Depending on your career and work culture, navigating the workplace conflict can be tricky. Sometimes the best thing is to keep your head down and ignore it all. This isn’t a bad tactic but it can lead to appearing as if you don’t care about your workplace culture with no ambitions to move up. If you’re looking for a stable day in day out job that pays the right amount – ignoring the conflicts is a great plan for you. However, be warned that your unhappiness with work can become so daunting it bleeds into every other area of your life. Making you all around miserable. The other option is to decide to contribute to a healthy work environment and work through the conflicts at hand.
WORKING THROUGH CONFLICT
Most people think working through conflict means sitting through counseling, mediations, or kumbaya moments around a fire pit chanting the company motto. Why? Why is it that our first notion of working through conflict looks like hours and hours of uncomfortable work? To truly work through conflict in every area of life is to know your role. Knowing what your actual job is and what your personal value for a healthy work environment is critical to a successful workplace.

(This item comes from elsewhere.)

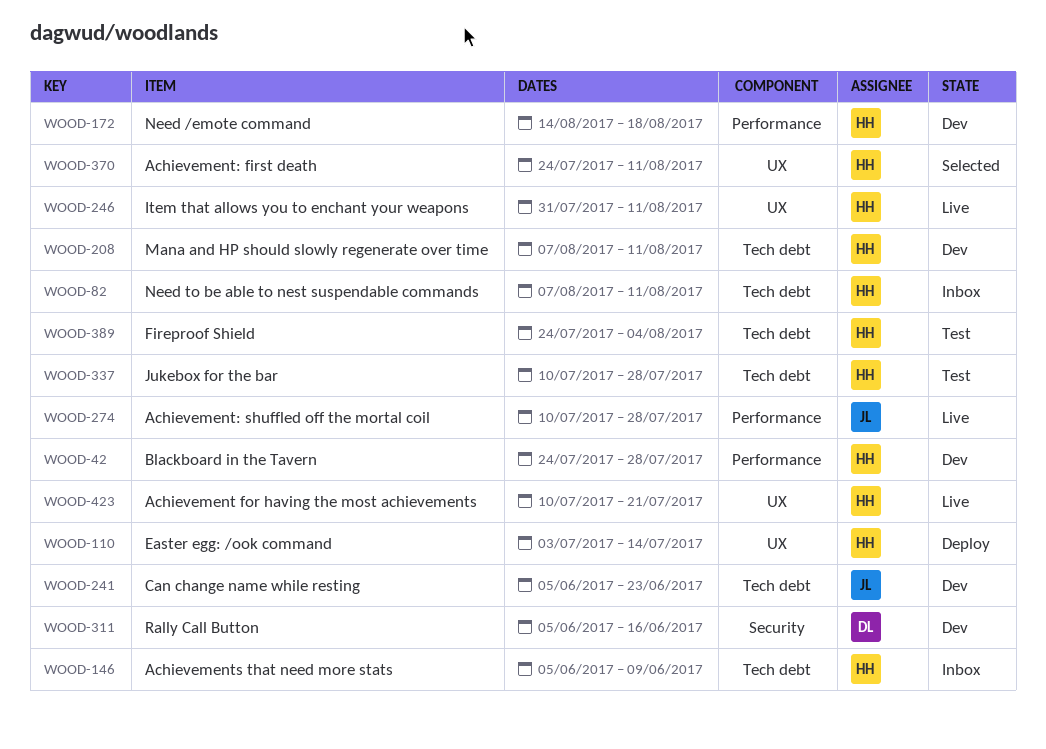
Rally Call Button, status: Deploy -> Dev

For example, your boss is a procrastinator and is constantly changing deadlines making it impossible for you to finish your work on time. You stay late, skip lunches, and rearrange your entire life to meet the deadline and meet it a majority of the time. When review time comes the boss throws you under the bus for not completing projects on time. Rendering a smaller performance raise leaving a paper trail of a false picture of your work ethic. After this goes on for a while you are enabling a toxic work environment. Your boss is not setting you up for success and leaves you as the scapegoat for their shortcomings. Working through this conflict can feel daunting because of how long you’ve let it go. Giving yourself excuses as to why you can’t stand up for yourself. The truth is, you can. Not only can you but it can be done in a respectful way using these options:
- Express Your Boundaries: When working with others it is important to set your boundaries on how you handle business. This can look like sticking with specific hours for meetings, projects, and total time at work. In the example, it is best to approach the boss with your boundaries. “I really want to ensure your projects are done on time or early. But I cannot work past 6 pm.”

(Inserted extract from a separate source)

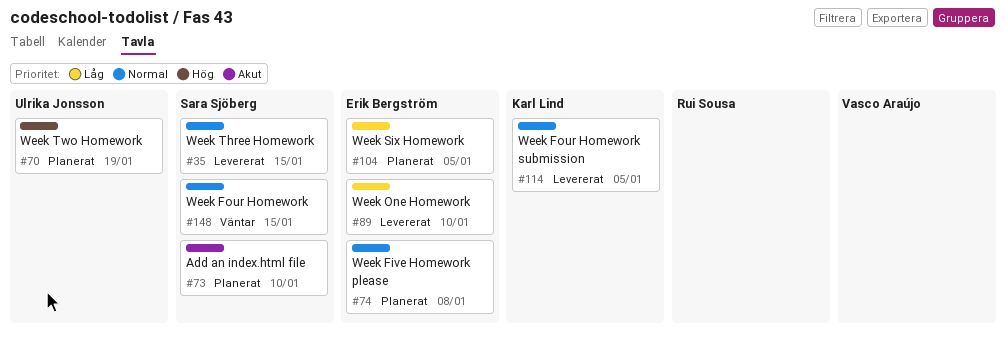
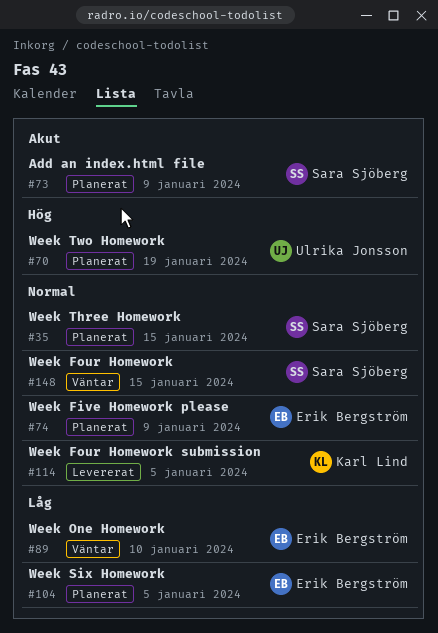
#35, status: Levererat -> Planerat
#73, due: Jan 10 -> Jan 9
#74, due: Jan 8 -> Jan 9
#89, status: Levererat -> Väntar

- Collaboration: Once you’ve discussed your boundaries it is important to approach the situation as a collaboration. This creates a healthy bond with your boss and takes away finger pointing. “I work best when I can anticipate the companies needs. Is it possible to set up a weekly meeting to discuss the current project and potential new ones? Tuesdays are a great day for me, what works for you?

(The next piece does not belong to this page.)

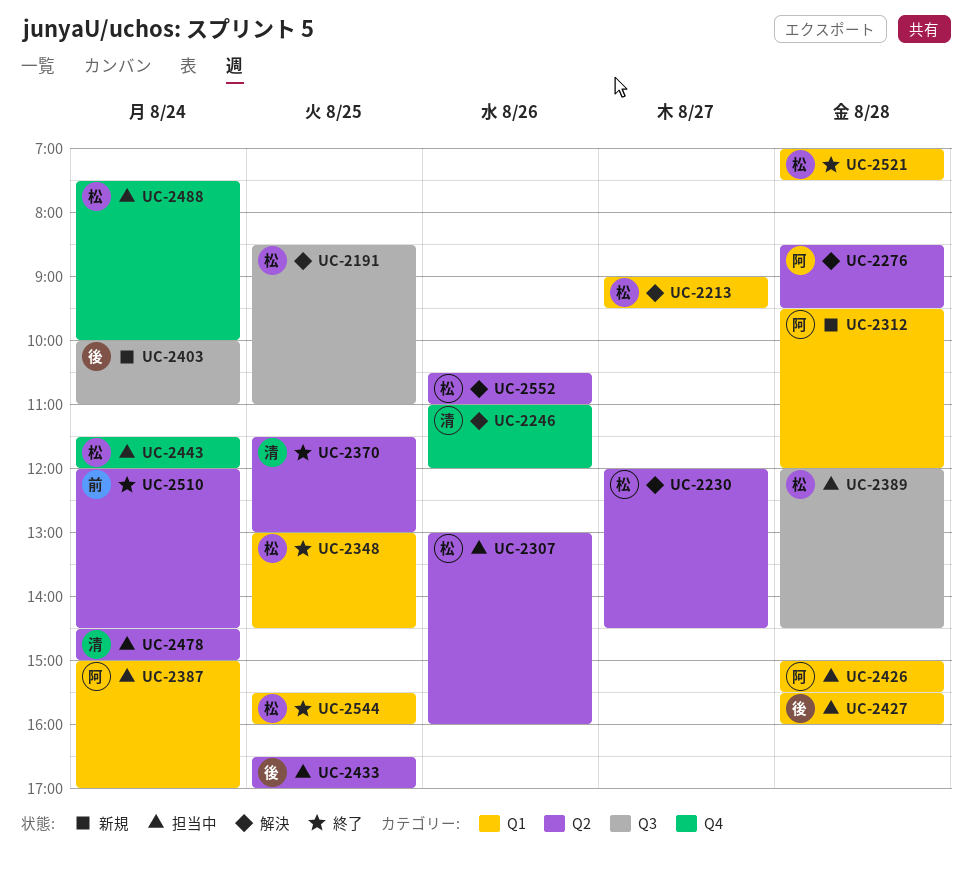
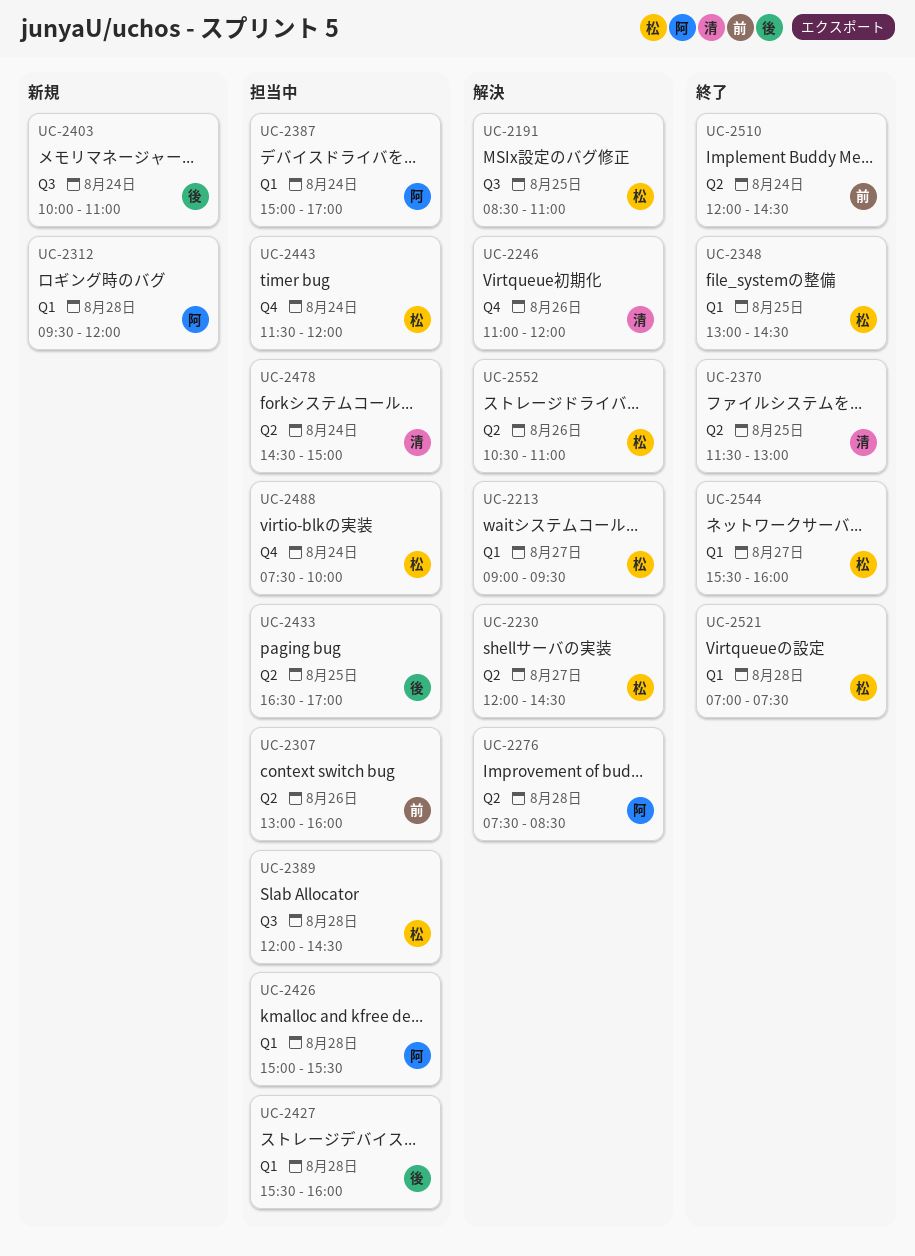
UC-2276, begins: 08:30 -> 07:30
UC-2276, ends: 09:30 -> 08:30
UC-2307, owner: 松 -> 前
UC-2544, day: Aug 25 -> Aug 27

- Be Consistent: Now that you have the initial uncomfortable part communicated the next area is to be consistent. When you tell your boss you cannot work past 6 pm – do not work past 6 pm. If you cannot skip lunches – don’t do it. mean what you say and say what you mean. Show you’re serious about your boundaries by following up with actions.
- Document, Document, Document: When you get a project – track the date you were told and the original due date. When the date is moved – take notes and get the communications confirmed through emails. At this point, it is important to CYA (Cover Your Ass). If your boss is unwilling to work with you to help you be successful – document your experiences in case it gets ugly down the line. If your boss is trying to sabotage you or blame their shortcomings on you, you have the backup to prove the truth of the dynamic.
Letting people run over you in the workplace creates a hostile environment – making it challenging to be productive. Knowing your role can help separate yourself from the anxiety these situations can bring. Keep your head up and don’t let the haters keep you down. It is important to not allow yourself to be a scapegoat for others. It can ruin your reputation not only in your company but in your town. Not only for your own good but for others as well. Sometimes bully bosses get away with their bad behavior because no one stands up to them. Not only are you standing up for yourself, you’re standing up for others.
This is the tip of the iceberg of workplace conflict. Many times we find ourselves in complex conflicts that call for us to step up to the plate. Knowing your role and taking ownership of your part is vital to a long-term healthy workplace.